→ Work required:
Could you transcribe every line, word for word, from the start of the rows through the line containing "potiskem a ikonickým", inclusive?

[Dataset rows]
════════

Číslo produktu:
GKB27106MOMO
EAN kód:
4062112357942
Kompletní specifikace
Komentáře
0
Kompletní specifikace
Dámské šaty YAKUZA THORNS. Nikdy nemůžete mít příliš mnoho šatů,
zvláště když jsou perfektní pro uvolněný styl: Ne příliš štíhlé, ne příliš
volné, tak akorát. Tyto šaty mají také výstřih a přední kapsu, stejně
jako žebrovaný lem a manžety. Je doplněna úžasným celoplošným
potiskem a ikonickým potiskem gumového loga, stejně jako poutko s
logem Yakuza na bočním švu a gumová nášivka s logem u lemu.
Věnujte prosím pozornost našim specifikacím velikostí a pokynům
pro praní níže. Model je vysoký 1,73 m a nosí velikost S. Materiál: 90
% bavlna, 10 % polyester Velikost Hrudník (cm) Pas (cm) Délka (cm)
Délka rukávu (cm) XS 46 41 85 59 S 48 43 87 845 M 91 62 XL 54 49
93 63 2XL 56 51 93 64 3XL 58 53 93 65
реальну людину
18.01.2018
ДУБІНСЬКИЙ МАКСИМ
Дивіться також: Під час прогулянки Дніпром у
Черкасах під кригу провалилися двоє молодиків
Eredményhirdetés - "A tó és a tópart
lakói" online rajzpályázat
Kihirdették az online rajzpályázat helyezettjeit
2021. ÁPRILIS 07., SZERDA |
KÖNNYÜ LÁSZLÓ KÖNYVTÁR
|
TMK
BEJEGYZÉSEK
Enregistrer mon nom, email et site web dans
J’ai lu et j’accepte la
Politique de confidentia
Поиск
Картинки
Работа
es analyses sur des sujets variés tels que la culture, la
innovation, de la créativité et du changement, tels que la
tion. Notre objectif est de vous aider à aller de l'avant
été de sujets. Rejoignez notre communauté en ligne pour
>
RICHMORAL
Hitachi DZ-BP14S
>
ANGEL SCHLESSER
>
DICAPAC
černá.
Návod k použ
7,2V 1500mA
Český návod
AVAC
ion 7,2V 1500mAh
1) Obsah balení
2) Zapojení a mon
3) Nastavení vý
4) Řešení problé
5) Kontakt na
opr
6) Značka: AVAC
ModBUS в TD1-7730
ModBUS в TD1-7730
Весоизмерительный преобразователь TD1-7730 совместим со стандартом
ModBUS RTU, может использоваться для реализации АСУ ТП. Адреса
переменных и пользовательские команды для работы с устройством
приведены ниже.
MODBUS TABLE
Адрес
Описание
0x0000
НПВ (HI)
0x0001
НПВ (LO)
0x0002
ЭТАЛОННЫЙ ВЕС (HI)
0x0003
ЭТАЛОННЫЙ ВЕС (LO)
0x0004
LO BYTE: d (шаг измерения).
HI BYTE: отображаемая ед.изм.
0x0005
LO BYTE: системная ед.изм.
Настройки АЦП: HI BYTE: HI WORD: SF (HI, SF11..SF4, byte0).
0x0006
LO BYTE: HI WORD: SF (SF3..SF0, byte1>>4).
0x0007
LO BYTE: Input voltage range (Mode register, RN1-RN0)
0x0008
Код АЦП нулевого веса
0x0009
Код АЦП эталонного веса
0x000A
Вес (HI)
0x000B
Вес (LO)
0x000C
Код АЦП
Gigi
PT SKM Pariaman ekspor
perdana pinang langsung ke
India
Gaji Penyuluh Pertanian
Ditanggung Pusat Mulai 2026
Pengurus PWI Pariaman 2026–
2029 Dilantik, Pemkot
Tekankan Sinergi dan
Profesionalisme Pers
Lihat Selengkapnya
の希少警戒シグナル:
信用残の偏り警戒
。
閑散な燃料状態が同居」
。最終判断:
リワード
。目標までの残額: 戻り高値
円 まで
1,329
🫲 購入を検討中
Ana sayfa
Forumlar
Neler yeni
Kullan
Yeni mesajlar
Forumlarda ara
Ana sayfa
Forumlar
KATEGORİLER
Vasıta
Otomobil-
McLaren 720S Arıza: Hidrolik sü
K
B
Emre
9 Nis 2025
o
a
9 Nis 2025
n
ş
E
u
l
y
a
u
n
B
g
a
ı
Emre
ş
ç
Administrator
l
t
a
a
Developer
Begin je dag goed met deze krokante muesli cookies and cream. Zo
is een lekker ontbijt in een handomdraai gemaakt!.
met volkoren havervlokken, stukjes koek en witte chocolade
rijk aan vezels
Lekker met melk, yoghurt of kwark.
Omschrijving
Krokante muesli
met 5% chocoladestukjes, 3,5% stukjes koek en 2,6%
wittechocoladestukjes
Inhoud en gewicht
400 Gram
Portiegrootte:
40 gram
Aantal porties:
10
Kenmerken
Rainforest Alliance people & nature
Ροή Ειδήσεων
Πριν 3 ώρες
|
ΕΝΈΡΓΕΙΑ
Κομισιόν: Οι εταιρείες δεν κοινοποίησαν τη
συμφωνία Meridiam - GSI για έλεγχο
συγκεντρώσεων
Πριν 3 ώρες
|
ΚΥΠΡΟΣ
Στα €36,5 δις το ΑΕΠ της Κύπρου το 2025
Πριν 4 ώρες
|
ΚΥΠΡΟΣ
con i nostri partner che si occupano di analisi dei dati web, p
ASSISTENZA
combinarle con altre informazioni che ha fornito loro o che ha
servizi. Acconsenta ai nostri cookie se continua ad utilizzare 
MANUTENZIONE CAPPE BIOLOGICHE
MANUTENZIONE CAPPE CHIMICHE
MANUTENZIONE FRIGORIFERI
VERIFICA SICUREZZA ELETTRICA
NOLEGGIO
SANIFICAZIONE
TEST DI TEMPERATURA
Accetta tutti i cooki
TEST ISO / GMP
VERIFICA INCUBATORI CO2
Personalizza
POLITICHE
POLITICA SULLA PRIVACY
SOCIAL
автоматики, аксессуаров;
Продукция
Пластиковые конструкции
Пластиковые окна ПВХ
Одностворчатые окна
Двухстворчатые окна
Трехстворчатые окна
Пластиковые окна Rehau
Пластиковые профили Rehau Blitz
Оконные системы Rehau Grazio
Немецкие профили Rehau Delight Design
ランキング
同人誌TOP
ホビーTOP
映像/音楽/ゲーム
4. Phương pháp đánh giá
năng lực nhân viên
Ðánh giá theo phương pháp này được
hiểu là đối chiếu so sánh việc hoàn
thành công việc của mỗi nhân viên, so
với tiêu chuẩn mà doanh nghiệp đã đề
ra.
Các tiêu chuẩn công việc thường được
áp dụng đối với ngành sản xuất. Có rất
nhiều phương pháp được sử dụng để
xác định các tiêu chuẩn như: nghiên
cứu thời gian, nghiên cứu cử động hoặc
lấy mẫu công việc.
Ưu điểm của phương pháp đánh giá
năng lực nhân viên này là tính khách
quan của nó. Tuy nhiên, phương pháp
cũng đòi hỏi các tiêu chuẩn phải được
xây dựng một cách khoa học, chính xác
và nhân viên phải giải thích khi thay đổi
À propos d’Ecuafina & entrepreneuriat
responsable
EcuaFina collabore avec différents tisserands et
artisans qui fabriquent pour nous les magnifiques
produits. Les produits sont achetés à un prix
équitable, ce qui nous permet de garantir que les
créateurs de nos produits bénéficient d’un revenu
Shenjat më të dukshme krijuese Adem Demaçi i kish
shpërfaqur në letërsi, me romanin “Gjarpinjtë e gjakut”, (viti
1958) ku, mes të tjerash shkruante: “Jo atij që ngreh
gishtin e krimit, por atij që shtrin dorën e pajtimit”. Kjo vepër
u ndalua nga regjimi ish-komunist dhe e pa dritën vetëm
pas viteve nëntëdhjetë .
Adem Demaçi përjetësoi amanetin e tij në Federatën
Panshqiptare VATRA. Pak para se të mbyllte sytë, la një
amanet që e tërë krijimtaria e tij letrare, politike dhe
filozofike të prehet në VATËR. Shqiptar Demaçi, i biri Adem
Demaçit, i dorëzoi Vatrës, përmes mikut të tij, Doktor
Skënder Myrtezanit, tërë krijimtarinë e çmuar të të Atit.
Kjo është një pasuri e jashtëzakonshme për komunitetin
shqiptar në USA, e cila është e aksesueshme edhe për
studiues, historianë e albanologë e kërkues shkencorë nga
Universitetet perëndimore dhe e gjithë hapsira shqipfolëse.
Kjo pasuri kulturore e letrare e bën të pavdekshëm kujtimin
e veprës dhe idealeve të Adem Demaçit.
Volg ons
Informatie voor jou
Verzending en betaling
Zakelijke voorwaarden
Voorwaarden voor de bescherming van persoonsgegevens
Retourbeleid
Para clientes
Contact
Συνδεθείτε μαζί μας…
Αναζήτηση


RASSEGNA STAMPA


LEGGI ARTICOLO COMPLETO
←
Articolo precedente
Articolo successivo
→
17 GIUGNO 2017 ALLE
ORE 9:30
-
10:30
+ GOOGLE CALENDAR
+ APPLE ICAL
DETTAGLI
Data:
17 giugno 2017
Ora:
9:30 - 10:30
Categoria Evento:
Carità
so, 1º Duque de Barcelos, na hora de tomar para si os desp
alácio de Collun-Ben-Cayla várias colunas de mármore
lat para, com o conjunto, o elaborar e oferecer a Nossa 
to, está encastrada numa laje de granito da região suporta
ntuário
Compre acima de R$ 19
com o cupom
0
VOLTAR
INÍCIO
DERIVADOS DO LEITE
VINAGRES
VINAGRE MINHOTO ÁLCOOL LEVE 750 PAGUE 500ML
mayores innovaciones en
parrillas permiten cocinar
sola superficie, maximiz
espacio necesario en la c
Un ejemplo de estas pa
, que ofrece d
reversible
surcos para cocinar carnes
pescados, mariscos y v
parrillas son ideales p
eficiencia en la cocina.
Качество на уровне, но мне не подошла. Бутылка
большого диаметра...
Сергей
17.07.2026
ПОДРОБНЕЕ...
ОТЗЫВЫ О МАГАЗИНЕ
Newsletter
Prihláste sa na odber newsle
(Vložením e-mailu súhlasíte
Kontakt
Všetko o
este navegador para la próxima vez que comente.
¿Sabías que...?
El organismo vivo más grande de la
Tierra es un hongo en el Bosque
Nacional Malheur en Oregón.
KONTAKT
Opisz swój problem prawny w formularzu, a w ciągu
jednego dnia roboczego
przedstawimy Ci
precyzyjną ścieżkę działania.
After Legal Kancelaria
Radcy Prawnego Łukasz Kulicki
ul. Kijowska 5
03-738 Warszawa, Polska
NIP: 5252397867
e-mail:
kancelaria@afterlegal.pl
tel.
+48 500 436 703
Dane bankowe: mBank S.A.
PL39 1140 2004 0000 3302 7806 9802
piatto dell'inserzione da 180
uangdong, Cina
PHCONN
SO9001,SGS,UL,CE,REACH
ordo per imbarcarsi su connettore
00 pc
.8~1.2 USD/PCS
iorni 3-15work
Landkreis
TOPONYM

════════

→ Finished exercise:
Číslo produktu:
GKB27106MOMO
EAN kód:
4062112357942
Kompletní specifikace
Komentáře
0
Kompletní specifikace
Dámské šaty YAKUZA THORNS. Nikdy nemůžete mít příliš mnoho šatů,
zvláště když jsou perfektní pro uvolněný styl: Ne příliš štíhlé, ne příliš
volné, tak akorát. Tyto šaty mají také výstřih a přední kapsu, stejně
jako žebrovaný lem a manžety. Je doplněna úžasným celoplošným
potiskem a ikonickým potiskem gumového loga, stejně jako poutko s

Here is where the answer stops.